Lipoic acid which takes part in many of the enzymatic processes also has antioxidant-, radical scavenger- and coenzyme properties.
Coenzyme A also contains sulphur, transfers fatty acid residues and degrades fatty acids. The reactions take place via the energy-rich linkage of the fatty acids to a free sulphhydryl group.
The following vitamins contain sulphur:
- Thiamin (vitamin B1). In the cosmetic field it serves for the treatment of blemished skin.
- Biotin (vitamin B7) participates in the formation of enzymes of the amino acid- and fatty acid metabolism. Deficiency symptoms are disorders of the hair growth, nails and skin.
Scents and smells
Sulphur compounds of onions, garlic, ramson (alias wood garlic, bear leek) and the like are odorous. Extremely low is the odour threshold of thioterpinol in grapefruits (2 x 10-8 mg/kg water). Sulphurous odours in the form of thiols, thioethers and thioesters are produced by the bacteria residing in the foot skin; they can only be fought by providing a dry milieu or by applying bactericides.
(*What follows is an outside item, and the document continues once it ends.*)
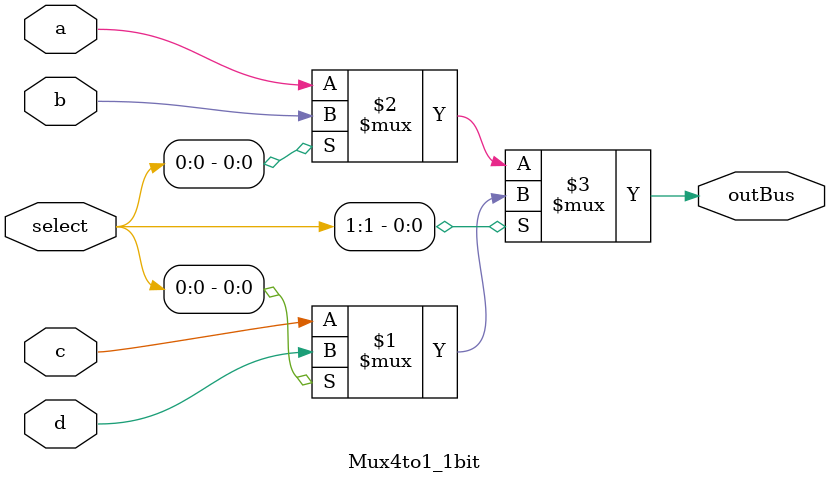
<source format=v>
module Mux4to1_1bit(input a,b,c,d, input [1:0] select, output outBus);
	assign outBus = select[1]?(select[0]?d:c):(select[0]?b:a);
endmodule
</source>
The Maillard reaction (non-enzymatic browning reaction) occurring during cooking and baking produces pleasant flavours due to the sulphurous food components such as cysteine, cystine, methionine and thiamin.
Small amounts of hydrogen sulphide (H2S) occur in the body in the form of a vaso-dilating messenger substance. It is released for instance during the conversion of cysteine into serine (both amino acids). Some of the anaerobic bacteria and archaea (single-cell organisms) produce hydrogen sulphide from sulphates. Sulphur-oxidising bacteria, vice versa, generate their energy from the oxidation of hydrogen sulphide, sulphur or thiosulphates into sulphates.